■ **TEXT**:
▼
From mboxrd@z Thu Jan  1 00:00:00 1970
Return-Path: <linux-kernel-owner@vger.kernel.org>
Received: (majordomo@vger.kernel.org) by vger.kernel.org via listexpand
        id S1753876AbeBLMET (ORCPT <rfc822;w@1wt.eu>);
        Mon, 12 Feb 2018 07:04:19 -0500
Received: from merlin.infradead.org ([205.233.59.134]:44878 "EHLO
        merlin.infradead.org" rhost-flags-OK-OK-OK-OK) by vger.kernel.org
        with ESMTP id S1751268AbeBLMER (ORCPT
        <rfc822;linux-kernel@vger.kernel.org>);
        Mon, 12 Feb 2018 07:04:17 -0500
Date: Mon, 12 Feb 2018 13:04:11 +0100
From: Peter Zijlstra <peterz@infradead.org>
To: Vincent Guittot <vincent.guittot@linaro.org>
Cc: mingo@kernel.org, linux-kernel@vger.kernel.org,
        valentin.schneider@arm.com, morten.rasmussen@foss.arm.com,
        brendan.jackman@arm.com, dietmar.eggemann@arm.com
Subject: Re: [PATCH v3 3/3] sched: update blocked load when newly idle
Message-ID: <20180212120411.GT25201@hirez.programming.kicks-ass.net>
References: <1518422874-13216-1-git-send-email-vincent.guittot@linaro.org>
 <1518422874-13216-4-git-send-email-vincent.guittot@linaro.org>
MIME-Version: 1.0
Content-Type: text/plain; charset=us-ascii
Content-Disposition: inline
In-Reply-To: <1518422874-13216-4-git-send-email-vincent.guittot@linaro.org>
User-Agent: Mutt/1.9.2 (2017-12-15)
▲
■ **SHORT EXERCISE A**: Which addresses appear on the Cc line of the email header?
The email header and the entries have nothing to do with each other.

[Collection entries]
▼
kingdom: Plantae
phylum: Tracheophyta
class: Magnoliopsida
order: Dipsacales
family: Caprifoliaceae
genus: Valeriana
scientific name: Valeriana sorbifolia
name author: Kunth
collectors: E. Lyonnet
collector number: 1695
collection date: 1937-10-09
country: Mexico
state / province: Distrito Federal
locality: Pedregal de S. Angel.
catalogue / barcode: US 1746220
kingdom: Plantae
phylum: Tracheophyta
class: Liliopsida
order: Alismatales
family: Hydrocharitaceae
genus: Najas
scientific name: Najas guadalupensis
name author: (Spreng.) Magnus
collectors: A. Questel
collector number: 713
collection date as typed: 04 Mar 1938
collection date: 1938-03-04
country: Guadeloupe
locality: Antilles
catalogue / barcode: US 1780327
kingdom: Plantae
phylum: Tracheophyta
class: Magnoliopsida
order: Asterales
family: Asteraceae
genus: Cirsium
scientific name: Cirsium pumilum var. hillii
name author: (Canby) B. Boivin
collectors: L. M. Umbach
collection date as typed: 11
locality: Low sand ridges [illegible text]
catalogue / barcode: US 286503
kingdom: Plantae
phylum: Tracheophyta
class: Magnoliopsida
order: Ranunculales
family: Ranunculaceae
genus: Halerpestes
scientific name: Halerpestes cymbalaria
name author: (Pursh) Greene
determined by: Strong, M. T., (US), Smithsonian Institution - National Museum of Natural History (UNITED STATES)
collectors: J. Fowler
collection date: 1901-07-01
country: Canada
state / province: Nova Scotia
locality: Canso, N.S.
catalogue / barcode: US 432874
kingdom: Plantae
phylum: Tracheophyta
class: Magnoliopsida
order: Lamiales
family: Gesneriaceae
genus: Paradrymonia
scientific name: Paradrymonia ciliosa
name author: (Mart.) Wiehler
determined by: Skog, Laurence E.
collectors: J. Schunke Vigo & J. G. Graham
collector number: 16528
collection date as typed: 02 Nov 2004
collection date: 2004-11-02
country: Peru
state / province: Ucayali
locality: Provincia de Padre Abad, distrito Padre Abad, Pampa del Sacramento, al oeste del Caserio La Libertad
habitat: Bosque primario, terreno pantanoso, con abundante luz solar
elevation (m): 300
▲
■ **SHORT EXERCISE B**: Could you update the entries from their first line through the line with "collectors: L. M. Umbach", changing "catalogue / barcode" to "catalog / barcode" and leaving everything else the same?

■ **TASK SOLUTION A**: mingo@kernel.org, linux-kernel@vger.kernel.org, valentin.schneider@arm.com, morten.rasmussen@foss.arm.com, brendan.jackman@arm.com, dietmar.eggemann@arm.com

■ **TASK SOLUTION B**:
kingdom: Plantae
phylum: Tracheophyta
class: Magnoliopsida
order: Dipsacales
family: Caprifoliaceae
genus: Valeriana
scientific name: Valeriana sorbifolia
name author: Kunth
collectors: E. Lyonnet
collector number: 1695
collection date: 1937-10-09
country: Mexico
state / province: Distrito Federal
locality: Pedregal de S. Angel.
catalog / barcode: US 1746220
kingdom: Plantae
phylum: Tracheophyta
class: Liliopsida
order: Alismatales
family: Hydrocharitaceae
genus: Najas
scientific name: Najas guadalupensis
name author: (Spreng.) Magnus
collectors: A. Questel
collector number: 713
collection date as typed: 04 Mar 1938
collection date: 1938-03-04
country: Guadeloupe
locality: Antilles
catalog / barcode: US 1780327
kingdom: Plantae
phylum: Tracheophyta
class: Magnoliopsida
order: Asterales
family: Asteraceae
genus: Cirsium
scientific name: Cirsium pumilum var. hillii
name author: (Canby) B. Boivin
collectors: L. M. Umbach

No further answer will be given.